§ **Required tasks**:
A: Decide whether each statement agrees with the Scratch & Mix Project overview. Answer yes or no for each, and quote the words from the overview that settle it.
(i) The exhibition runs from April 18 to August 30, 2015.
(ii) Fewer than 20 organizations helped with the project.
(iii) The wider public often overlooks the young people's drive to make a difference.
B: List every art medium that the Scratch & Mix Project overview names as one young people are using to effect change.
C: Pick up the Scratch & Mix Project overview after its last sentence and keep writing it.

§ **Document text**:
──────────────────────────────
Scratch n mix project

Scratch & Mix Project: Empowering Black Youth Through the Arts

April 18 - August 30, 2015

EXHIBITION OVERVIEW

Across the GTA (Halton, Peel, York, Durham and Toronto), black youths are leading grassroots initiatives that use the arts to tackle serious issues that affect them. Spoken word, dance, animation, painting, graffiti, photography and video art are but some of the mediums young people are leveraging to effect change. Unfortunately, their drive to make a difference is often overlooked by the wider public, as are the specific challenges they confront.

The Scratch & Mix Project seeks to help amplify their work by using the power of the arts to make the invisible experiences and achievements of black youths visible. With the help of more than 50 grassroots arts and community organizations, the project has inspired young people from across the GTA to create artwork that tells their stories, raises awareness about challenges they face and offer tangible solutions.
──────────────────────────────
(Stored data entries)
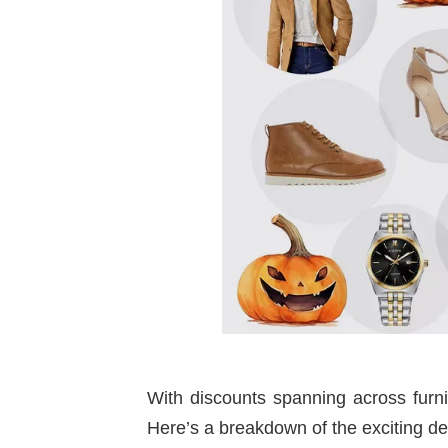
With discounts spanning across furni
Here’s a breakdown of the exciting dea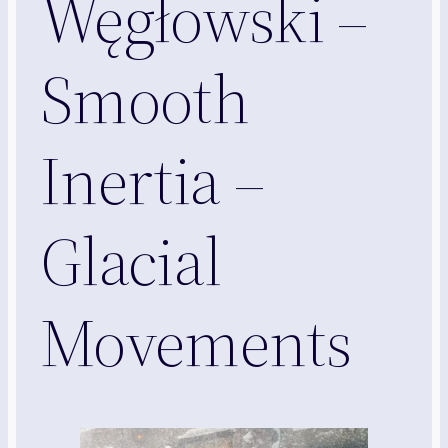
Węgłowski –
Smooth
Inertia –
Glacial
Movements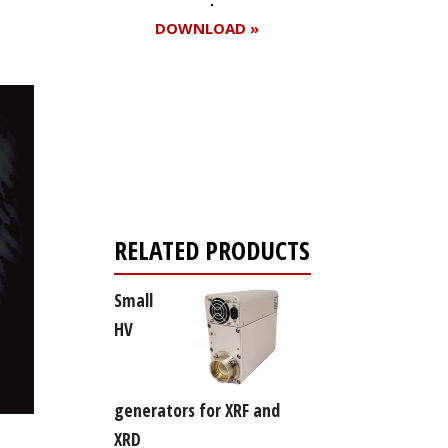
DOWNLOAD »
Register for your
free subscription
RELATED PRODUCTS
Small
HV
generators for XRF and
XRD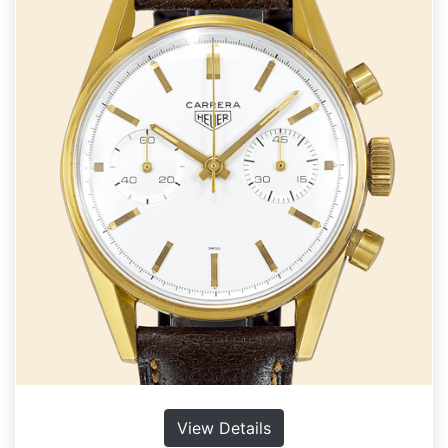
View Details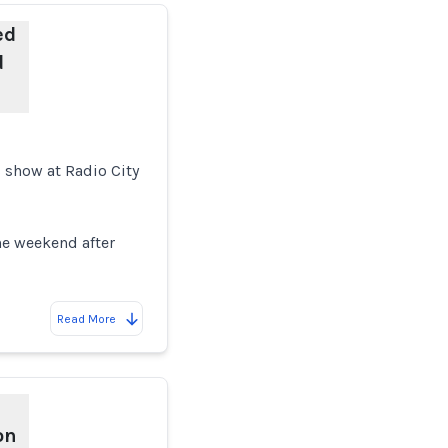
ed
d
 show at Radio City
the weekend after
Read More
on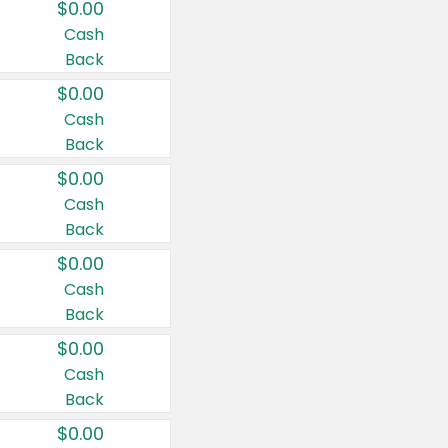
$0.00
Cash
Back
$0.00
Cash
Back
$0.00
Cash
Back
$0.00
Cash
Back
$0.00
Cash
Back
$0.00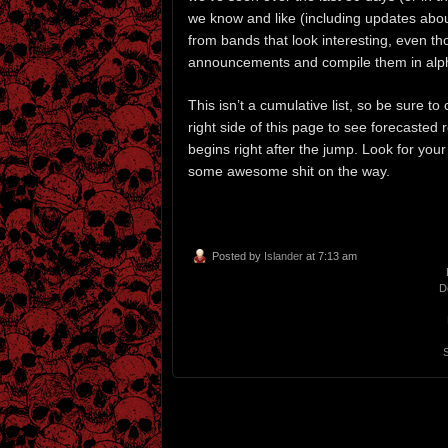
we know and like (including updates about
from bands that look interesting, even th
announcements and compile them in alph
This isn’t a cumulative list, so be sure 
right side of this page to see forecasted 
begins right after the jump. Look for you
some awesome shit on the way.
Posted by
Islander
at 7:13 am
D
──────────────────────────────
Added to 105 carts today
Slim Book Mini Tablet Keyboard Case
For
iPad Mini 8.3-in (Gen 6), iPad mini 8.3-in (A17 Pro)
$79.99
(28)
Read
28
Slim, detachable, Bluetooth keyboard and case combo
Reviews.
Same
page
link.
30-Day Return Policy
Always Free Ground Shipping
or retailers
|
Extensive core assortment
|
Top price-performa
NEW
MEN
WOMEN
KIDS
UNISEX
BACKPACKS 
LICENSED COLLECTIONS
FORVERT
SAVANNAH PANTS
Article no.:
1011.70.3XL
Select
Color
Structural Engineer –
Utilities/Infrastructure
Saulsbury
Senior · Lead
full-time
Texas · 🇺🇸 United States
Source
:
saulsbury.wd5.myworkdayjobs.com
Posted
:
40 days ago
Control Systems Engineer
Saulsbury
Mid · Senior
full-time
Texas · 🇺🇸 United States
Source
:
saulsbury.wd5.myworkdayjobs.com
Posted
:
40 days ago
──────────────────────────────
§ **Results for the exercise**:
A:
(i) Yes: "April 18 - August 30, 2015"
(ii) No: "With the help of more than 50 grassroots arts and community organizations"
(iii) Yes: "their drive to make a difference is often overlooked by the wider public"

B: Spoken word, dance, animation, painting, graffiti, photography, video art

C:
The groundbreaking initiative features an interdisciplinary exhibition, a youth solidarity forum and a community-driven youth-action project.  Through these activities, it is offering a new platform for youths to connect directly with the arts community, business, government, academia, law enforcement, social-service agencies and the broader public. Together, they leverage the power of the arts to ignite lasting change in the GTA and beyond.

Scratch & Mix logos @ 660

 

Project Sponsor

 

The exhibition

Between April 18 and August 30, 2015, the Art Gallery of Ontario will host the Scratch & Mix Exhibition. It will feature the work of 11 young artists who participated in the project’s GTA-wide youth arts competition and were selected by a jury. Their work offers each artist’s unique take on the theme “Empowering the Black Community.” Each piece is also inspired by the AGO’s Jean-Michel Basquiat: Now’s The Time exhibition and reflects an intergenerational collaboration between the artists and a seasoned artist mentor. Learn more about the artists here.

 

The Youth Solidarity Forum

The Scratch & Mix Exhibition will serve to ground a dynamic Youth Solidarity Forum, where youths, community leaders and representatives of key sectors will convene. Over the span of three hours, they will develop strategies that can empower black youths to use the arts to address issues identified through a community-wide consultation conducted by the Environics Institute’s Black Experience Project. Issues to be discussed include community safety, physical and mental health, education and employment. The forum program will be available soon.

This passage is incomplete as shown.